Thomas Nash, Summer s Last Will and Testament, London, 1600 Chrisippus holds dogs are Logicians, In that, by study and by canvassing, They can distinguish twixt three several things: As when he cometh where three broad ways meet, And of those three hath stayed at two of them, By which he guesseth that the game went not, Without more pause he runneth on the third; Which, as Chrisippus saith, insinuates As if he reasoned thus within himself: Either he went this, that, or yonder way, But neither that, nor yonder, therefore this.

Edward Topsell, Historie of Foure-footed Beasts, London, 1607 Ælianus thinkes that Dogges have reason, & vse logick in their hunting, for they will cast about for the game, as a disputant doth for the truth, as if they should say either the Hare is gone on the left hand, or on the right hand, or straight forward, but not on the left or right hand and therefore straight forward. Whereupon he runneth foorth right after the true and infallible footesteps of the Hare. Quoted in K. J. Höltgen, 1998, Clever dogs and nimble spaniels: On the iconography of logic, invention, and imagination, Explorations in Renaissance Culture, 24.

Cesare Ripa, Iconologia, Perugia, 1764 67

Jean-Baptiste de Boyer, Marquis d Argens (1704 1771) [T]his behaviour of the dog is an evident proof that his mind is capable of the three operations of logic, and I do not see why a Shock Dog and a Mastiff may not carry his reasoning as far as a Regent of Philosophy in the College of the Four Nations. Cited by Floridi.

Michel de Montaigne, An Apology for Raymond Sebond, Bordeaux 1580; John Florio s translation, London, 1603 Chrysippus, albeit in other things as disdainfull a judge of the condition of beasts as any other Philosopher, considering the earliest movings of the dog, who comming into a path that led three severall wayes in search or quest of his Master, whom he had lost, or in pursuit of some prey that hath escaped him, goeth senting first one way and then another, and having assured himself of two, because he findeth not the tracke of what he hunteth for, without more adoe furiously betakes himselfe to the third; he is enforced to confesse that such a dog must necessarily discourse thus with himselfe,

Michel de Montaigne, An Apology for Raymond Sebond, Bordeaux 1580; John Florio s translation, London, 1603 I have followed my Masters footing hitherto, hee must of necessity pass by one of these three wayes; it is neither this nor that, then consequently hee is gone this other. And by this conclusion or discourse assuring him selfe, comming to the third path, hee useth his sense no more, nor sounds it any longer, but by the power of reason suffers himselfe violently to be carried through it.

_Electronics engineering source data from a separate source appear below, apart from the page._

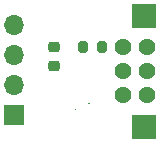
<source format=gbr>
%TF.GenerationSoftware,KiCad,Pcbnew,7.0.9*%
%TF.CreationDate,2024-01-16T18:08:56-05:00*%
%TF.ProjectId,FilpperZero_Gameboy_Link_V2,46696c70-7065-4725-9a65-726f5f47616d,1.2*%
%TF.SameCoordinates,Original*%
%TF.FileFunction,Soldermask,Top*%
%TF.FilePolarity,Negative*%
%FSLAX46Y46*%
G04 Gerber Fmt 4.6, Leading zero omitted, Abs format (unit mm)*
G04 Created by KiCad (PCBNEW 7.0.9) date 2024-01-16 18:08:56*
%MOMM*%
%LPD*%
G01*
G04 APERTURE LIST*
G04 Aperture macros list*
%AMRoundRect*
0 Rectangle with rounded corners*
0 $1 Rounding radius*
0 $2 $3 $4 $5 $6 $7 $8 $9 X,Y pos of 4 corners*
0 Add a 4 corners polygon primitive as box body*
4,1,4,$2,$3,$4,$5,$6,$7,$8,$9,$2,$3,0*
0 Add four circle primitives for the rounded corners*
1,1,$1+$1,$2,$3*
1,1,$1+$1,$4,$5*
1,1,$1+$1,$6,$7*
1,1,$1+$1,$8,$9*
0 Add four rect primitives between the rounded corners*
20,1,$1+$1,$2,$3,$4,$5,0*
20,1,$1+$1,$4,$5,$6,$7,0*
20,1,$1+$1,$6,$7,$8,$9,0*
20,1,$1+$1,$8,$9,$2,$3,0*%
G04 Aperture macros list end*
%ADD10C,0.111760*%
%ADD11C,0.167640*%
%ADD12RoundRect,0.218750X0.256250X-0.218750X0.256250X0.218750X-0.256250X0.218750X-0.256250X-0.218750X0*%
%ADD13C,1.435000*%
%ADD14RoundRect,0.063500X0.952500X0.952500X-0.952500X0.952500X-0.952500X-0.952500X0.952500X-0.952500X0*%
%ADD15RoundRect,0.200000X0.200000X0.275000X-0.200000X0.275000X-0.200000X-0.275000X0.200000X-0.275000X0*%
%ADD16R,1.700000X1.700000*%
%ADD17O,1.700000X1.700000*%
G04 APERTURE END LIST*
D10*
X140342786Y-60493249D02*
G75*
G03*
X140342786Y-60493249I-1J0D01*
G01*
D11*
X141481069Y-60013249D02*
G75*
G03*
X141481069Y-60013249I-28284J0D01*
G01*
D12*
%TO.C,D1*%
X138557000Y-56820000D03*
X138557000Y-55245000D03*
%TD*%
D13*
%TO.C,P1*%
X144399000Y-55243000D03*
X144399000Y-59311000D03*
X146431000Y-59311000D03*
X144399000Y-57277000D03*
D14*
X146177000Y-61974000D03*
X146177000Y-52580000D03*
D13*
X146431000Y-55243000D03*
X146431000Y-57277000D03*
%TD*%
D15*
%TO.C,R2*%
X142621000Y-55245000D03*
X140971000Y-55245000D03*
%TD*%
D16*
%TO.C,J1*%
X135128000Y-60960000D03*
D17*
X135128000Y-58420000D03*
X135128000Y-55880000D03*
X135128000Y-53340000D03*
%TD*%
M02*

</source>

This meere logicall tricke, and this use of divided and conjoyned propositions, and of the sufficient numbring of parts: is it not as good that the dog know it by him selfe, as by Trapezuntius his logicke?

St. Thomas Aquinas (1225 1274), Summa Theologica, Prima Secundae, Quaest. XIII, Art. II.3 [T]he dog, chasing the stag, reached a crossroads, and having smelled the first and the second path, missing any information, ran with all certainty in the third direction, without further investigation, as if he had used a syllogism.... From which we can infer that brutes have a capacity to choose.

Samuel Taylor Coleridge, The Friend, No. 5, 1809 Why does this story excite either wonder or incredulity? If the story be fact, and not a fiction, I should say... the Breeze brought his Master s scent down the fourth Road to the Dog s nose, and... therefore he did not put it down to the Road, as in the two former instances.

St. Basil, Homilies on Hexaemeron, Caesarea, c. 379 Whereas the wise of our world may spend a life-time of laborious meditation on the combinations of syllogisms, dogs manage to clear up such problems naturally. Cited by Floridi.

David Hume An Enquiry concerning Human Understanding, Edinburgh, 1748 [I]t is not logic, but experimental reasoning... which we possess in common with beasts... on which the whole conduct of life depends... nothing but a species of instinct or mechanical power, that acts in us unknown to ourselves; and in its chief operations, is not directed by any such relations or comparisons of ideas, as are the proper objects of our intellectual faculties.